Written request:
Copy out the full controls and procedures excerpt below, word for word.

Page excerpt:
-------------------------

ITEM 9A.  CONTROLS AND PROCEDURES
 
Evaluation of Disclosure Controls and Procedures
 
In accordance with Exchange Act Rules 13a-15(e), we carried out an evaluation, under the supervision and with the participation of management, including our Principal Executive Officer and Principal Financial Officer, of the effectiveness of our disclosure controls and procedures as of the end of the period covered by this report. Based on that evaluation, our Principal Executive Officer and Principal Financial Officer concluded that our disclosure controls and procedures were not effective as of June 30, 2012 because of the material weakness discussed below.
 
Management’s Report on Internal Control over Financial Reporting
 
Our management is responsible for establishing and maintaining adequate internal control over financial reporting, as such term is defined in Exchange Act Rule 13a-15(f). Because of its inherent limitations, internal control over financial reporting may not prevent or detect misstatements. Therefore, even those systems determined to be effective can provide only reasonable assurance of achieving their control objectives.

-------------------------

Given data:
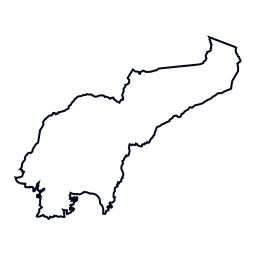 outline of Juscimeira, Mato Grosso, Brazil
{"feature_id": "56859067B77802724156485", "entity_name": "Juscimeira", "entity_type": "district", "adm_level": 2, "iso_a3": "BRA", "parent_name": "Brazil", "parent_adm1": "Mato Grosso", "projection": "natural_earth1", "projection_center": [-55.01, -16.21], "detail": "fine", "context": "isolated", "style": "outline", "palette": "ink", "viewbox_px": 256, "rotation_deg": 0, "n_neighbors": 0, "source": "geoboundaries", "source_scale": "gbopen_adm2", "svg_char_len": 5743}
<svg xmlns="http://www.w3.org/2000/svg" viewBox="0 0 256 256"><path d="M25.0,157.2L25.2,158.2L24.8,159.8L22.7,162.6L21.9,164.6L22.1,165.5L21.4,167.7L20.8,168.6L20.0,169.4L22.0,169.9L22.0,170.9L22.4,171.7L23.3,171.4L24.0,171.8L22.9,173.8L22.3,176.1L21.4,176.8L19.4,177.3L18.4,177.3L17.3,177.9L15.4,177.5L16.2,180.2L17.5,181.7L18.5,182.4L21.1,183.6L22.6,183.3L23.4,183.9L24.5,183.7L25.3,183.7L25.2,186.8L26.0,187.2L26.8,187.1L27.7,187.4L28.8,187.2L29.6,186.8L30.0,187.4L31.7,186.8L32.6,187.0L33.1,188.0L33.8,188.4L33.1,190.3L33.5,191.2L34.4,191.2L34.9,190.6L36.0,188.4L37.1,184.4L37.7,183.4L38.7,182.6L38.3,183.9L38.4,186.1L37.9,187.3L37.7,188.3L37.9,189.1L37.9,190.2L39.0,190.9L41.4,190.4L42.1,190.5L41.6,191.6L39.8,192.7L39.7,193.8L40.7,196.3L39.8,196.0L38.2,194.7L37.1,195.1L37.0,196.1L37.2,197.0L38.0,196.9L40.3,198.6L40.5,199.6L40.1,200.4L40.0,201.6L40.3,203.2L39.5,205.0L40.3,205.5L40.6,206.3L41.3,206.7L41.9,207.4L39.1,209.5L39.3,210.7L39.2,212.0L37.0,215.3L36.7,216.4L37.5,216.7L39.6,216.5L41.5,215.7L42.3,215.7L42.8,215.0L43.6,215.1L44.0,216.0L44.9,216.8L45.8,216.5L46.7,216.9L47.5,217.5L48.3,218.8L49.2,218.6L50.1,216.7L52.0,217.3L52.8,217.1L53.9,216.7L54.2,215.7L54.9,216.1L56.0,215.8L57.9,216.7L58.9,216.8L60.6,216.3L62.4,216.9L64.5,216.8L64.0,213.2L64.1,212.0L63.1,209.8L64.7,210.3L66.4,210.2L67.1,210.5L66.8,211.5L66.8,212.5L66.6,213.4L67.3,214.2L68.8,213.3L70.7,212.6L71.7,211.2L71.9,210.2L70.9,209.5L70.0,209.5L70.0,207.8L71.5,207.0L71.3,206.0L70.4,205.4L70.9,204.9L71.9,204.5L72.7,204.7L73.4,204.4L74.0,202.4L74.6,201.6L76.4,200.8L77.0,200.2L77.0,199.1L77.4,198.0L76.9,197.2L76.1,197.5L75.3,198.2L75.3,199.5L74.6,200.5L73.6,200.9L71.7,200.8L72.4,199.9L73.3,199.3L73.8,197.4L70.6,198.9L69.8,198.8L70.0,197.9L70.5,197.1L70.2,196.1L69.6,195.2L70.2,194.6L70.6,192.9L71.9,193.6L72.8,193.8L76.8,194.2L77.9,194.0L79.5,194.5L82.8,193.0L83.4,192.3L84.4,191.8L85.7,192.3L86.6,192.2L90.7,193.7L92.7,193.5L94.1,194.0L96.3,194.9L98.8,197.5L99.6,199.2L100.2,203.6L102.5,206.2L102.7,207.6L103.2,208.9L103.3,210.4L103.4,211.9L103.0,213.5L104.0,214.0L105.0,213.8L105.8,212.9L106.1,211.2L106.9,210.6L108.4,210.4L108.6,209.2L107.4,207.1L108.3,206.1L109.2,206.3L110.0,207.3L110.8,207.7L111.8,207.3L111.9,206.4L111.6,205.6L110.1,204.5L109.5,203.4L110.0,202.5L112.2,202.6L114.1,201.2L114.6,200.3L114.4,199.4L114.5,198.3L115.0,197.3L113.6,197.1L113.6,193.9L113.9,192.5L114.9,191.1L114.6,189.7L115.0,188.7L115.2,187.4L116.2,187.2L117.8,186.1L117.6,185.3L117.0,184.8L117.5,184.0L118.0,182.5L119.0,183.3L119.6,182.0L120.4,181.9L121.3,181.2L121.1,180.3L121.7,178.4L122.6,178.2L122.5,177.0L123.2,175.6L123.2,173.1L121.4,169.0L121.3,168.0L121.7,165.6L123.0,163.8L122.9,162.8L122.3,161.1L123.8,160.1L124.2,158.6L124.9,157.4L125.9,156.7L125.7,155.8L126.5,155.3L127.8,155.8L128.6,155.2L129.3,152.5L129.6,150.1L129.4,149.3L128.9,148.4L128.9,147.5L129.4,146.0L129.2,145.2L129.6,144.3L130.5,144.4L131.6,145.2L132.7,144.5L134.6,145.1L135.5,144.8L135.8,143.5L136.5,143.6L137.6,145.1L138.3,145.7L139.2,145.8L139.9,146.3L141.4,146.4L142.0,146.1L142.0,144.6L142.9,144.3L144.3,144.4L144.7,143.3L145.9,143.5L146.5,143.3L147.2,142.1L148.1,142.7L149.1,142.5L150.3,139.8L151.8,138.0L152.7,137.4L152.8,136.4L153.8,135.6L154.4,134.7L155.0,132.0L156.0,129.7L156.3,128.2L157.8,126.6L159.5,126.4L161.9,124.4L164.4,123.5L165.3,122.8L169.2,121.2L169.7,120.6L169.8,119.6L172.6,117.9L173.0,116.7L173.6,116.2L175.7,115.6L176.9,115.8L177.6,116.7L178.4,117.0L179.6,117.1L180.7,116.5L181.7,113.9L183.2,113.4L184.9,111.3L188.0,109.5L188.6,108.9L189.5,107.4L190.2,107.2L192.1,107.7L194.5,105.7L195.9,105.0L196.8,105.0L199.8,104.2L203.0,103.1L206.0,100.8L210.9,98.5L213.4,96.3L215.1,95.6L217.4,93.6L218.4,93.2L220.4,93.3L221.7,93.1L223.9,91.7L231.2,88.7L231.2,87.3L232.2,81.1L238.1,71.0L238.1,67.6L237.4,63.5L240.3,61.5L240.6,60.5L239.7,59.2L238.9,56.9L238.0,56.3L237.5,55.3L237.2,54.2L236.3,53.2L235.7,51.3L235.7,50.0L235.8,48.7L236.2,47.7L234.8,46.9L209.2,37.2L209.8,38.4L209.5,39.7L210.1,40.4L210.3,41.1L210.3,42.4L211.0,42.9L211.0,44.3L211.6,45.0L210.9,47.0L211.2,48.1L210.6,48.9L210.8,50.4L208.4,51.8L207.4,51.8L207.1,53.1L206.3,54.2L205.8,55.4L205.9,57.1L206.5,58.4L205.8,59.3L205.7,60.1L204.8,61.0L204.2,61.2L203.5,62.0L203.2,63.1L202.3,63.2L201.4,63.9L198.6,64.5L159.9,68.4L158.4,68.7L156.1,70.5L155.1,70.4L151.0,71.7L146.4,72.0L143.2,70.6L141.5,71.6L140.5,71.9L139.9,73.9L139.2,73.6L138.2,71.7L135.2,71.5L132.9,69.5L127.6,78.1L129.2,79.8L129.1,82.9L127.5,84.3L125.3,84.9L125.4,86.0L124.8,87.2L123.6,88.6L123.5,89.5L123.8,90.9L122.4,94.4L122.2,95.5L123.0,97.1L123.2,98.5L122.7,99.9L121.5,99.5L120.4,100.8L119.4,102.7L116.6,101.3L115.9,100.5L115.2,100.2L113.4,98.5L113.5,97.7L112.9,97.5L112.0,97.9L111.2,97.9L110.5,98.7L109.9,98.5L109.1,98.2L108.3,97.4L107.2,97.0L105.6,96.7L104.7,96.9L104.4,96.1L102.8,95.3L101.6,95.5L100.6,95.3L98.3,95.9L97.2,96.5L96.1,96.7L94.9,96.6L93.1,95.8L91.5,94.5L88.5,94.5L86.6,94.1L85.9,94.9L84.2,95.1L83.5,94.9L81.2,96.1L78.8,96.3L77.6,96.8L76.8,97.4L76.2,98.3L75.2,98.7L74.5,99.5L74.2,100.3L71.7,103.0L70.5,105.2L69.5,105.6L68.8,106.2L68.5,108.5L67.6,109.1L66.2,109.6L64.6,110.8L63.4,111.2L62.6,111.2L59.9,112.3L58.8,112.1L57.6,113.7L56.8,113.5L55.9,114.3L55.0,113.3L54.1,112.8L53.0,113.1L52.9,114.1L52.2,114.6L51.7,115.4L50.8,115.3L49.1,115.9L48.2,116.4L47.5,117.3L46.4,117.9L45.8,119.0L44.9,119.2L44.5,120.1L43.0,122.1L43.5,123.8L43.3,124.8L42.1,127.2L40.1,130.1L38.1,142.6L36.1,144.1L34.8,145.8L34.4,146.9L33.3,148.3L32.6,149.8L32.6,150.9L31.7,152.3L30.7,153.0L29.7,152.8L28.6,152.9L27.7,153.5L27.1,154.6L26.0,155.5L25.0,157.2ZM42.1,190.5L42.7,189.5L43.3,189.0L44.2,188.8L44.2,189.8L43.5,190.1L42.9,190.7L42.1,190.5ZM71.9,210.2L73.0,210.7L74.1,208.9L73.4,208.2L72.5,208.3L72.3,209.4L71.9,210.2Z" fill="none" stroke="#020617" stroke-width="2"/></svg>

-------------------------

Answer:
ITEM 9A.  CONTROLS AND PROCEDURES
 
Evaluation of Disclosure Controls and Procedures
 
In accordance with Exchange Act Rules 13a-15(e), we carried out an evaluation, under the supervision and with the participation of management, including our Principal Executive Officer and Principal Financial Officer, of the effectiveness of our disclosure controls and procedures as of the end of the period covered by this report. Based on that evaluation, our Principal Executive Officer and Principal Financial Officer concluded that our disclosure controls and procedures were not effective as of June 30, 2012 because of the material weakness discussed below.
 
Management’s Report on Internal Control over Financial Reporting
 
Our management is responsible for establishing and maintaining adequate internal control over financial reporting, as such term is defined in Exchange Act Rule 13a-15(f). Because of its inherent limitations, internal control over financial reporting may not prevent or detect misstatements. Therefore, even those systems determined to be effective can provide only reasonable assurance of achieving their control objectives.